The Green Collar Economy
- Author: Van Jones
- Subject: Sustainable development, sustainable business, environmental movement in the United States, environmental justice, Green New Deal
- Publication date: 2008
- Publication place: United States
- ISBN: 978-0-06-165075-8
- OCLC: 289095894
- Dewey Decimal: 363.7
- LC Class: GE180.J66 2008

= The Green Collar Economy =

2008 book by Van Jones

The Green Collar Economy: How One Solution Can Fix Our Two Biggest Problems is a 2008 book by Van Jones. It outlines a plan for simultaneously solving socioeconomic inequality and environmental problems. The book has received favorable reviews from Al Gore, Nancy Pelosi, Laurie David, Paul Hawken, Winona LaDuke and Ben Jealous. The Green Collar Economy is the first environmental book written by an African-American to make the New York Times bestseller list.
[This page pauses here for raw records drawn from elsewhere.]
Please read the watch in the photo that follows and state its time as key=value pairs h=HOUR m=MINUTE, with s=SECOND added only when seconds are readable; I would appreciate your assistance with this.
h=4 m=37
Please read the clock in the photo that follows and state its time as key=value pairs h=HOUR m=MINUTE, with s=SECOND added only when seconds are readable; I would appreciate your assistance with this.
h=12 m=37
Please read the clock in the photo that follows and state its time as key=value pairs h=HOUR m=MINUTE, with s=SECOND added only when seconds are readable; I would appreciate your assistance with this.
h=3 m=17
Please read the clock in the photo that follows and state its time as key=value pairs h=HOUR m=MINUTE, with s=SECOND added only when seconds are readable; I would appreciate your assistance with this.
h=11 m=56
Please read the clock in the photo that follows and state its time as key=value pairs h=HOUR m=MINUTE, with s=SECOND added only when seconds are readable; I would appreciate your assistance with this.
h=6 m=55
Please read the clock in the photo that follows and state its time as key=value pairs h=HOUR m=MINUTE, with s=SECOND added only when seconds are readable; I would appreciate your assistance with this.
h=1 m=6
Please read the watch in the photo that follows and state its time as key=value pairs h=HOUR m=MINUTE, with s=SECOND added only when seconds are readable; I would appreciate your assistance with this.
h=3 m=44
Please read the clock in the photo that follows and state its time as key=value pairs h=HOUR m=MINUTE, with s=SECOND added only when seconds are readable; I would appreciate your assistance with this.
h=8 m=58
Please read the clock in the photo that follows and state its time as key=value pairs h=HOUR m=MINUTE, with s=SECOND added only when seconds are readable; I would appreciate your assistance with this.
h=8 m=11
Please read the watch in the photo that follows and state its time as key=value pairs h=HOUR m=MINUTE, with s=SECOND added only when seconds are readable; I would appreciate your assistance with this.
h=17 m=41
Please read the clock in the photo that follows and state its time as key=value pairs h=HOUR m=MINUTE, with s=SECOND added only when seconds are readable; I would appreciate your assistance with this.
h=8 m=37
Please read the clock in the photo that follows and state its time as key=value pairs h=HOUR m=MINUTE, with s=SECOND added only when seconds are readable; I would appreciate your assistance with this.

The book is a detailed proposal for a "green new deal". Jones describes the opportunity to create thousands of low- and medium-skill jobs that help conserve energy (for example, insulating older homes and buildings) or use alternate energy sources (solar panels). He emphasizes that these would be local jobs that could not be exported. With appropriate incentives and programs, the jobs could be created in inner cities and thereby help lift people out of poverty. According to Jones, Americans can ensure the "approaching green wave lifts all boats," and calls for a mass movement to tackle the United States' ecological and economic crises.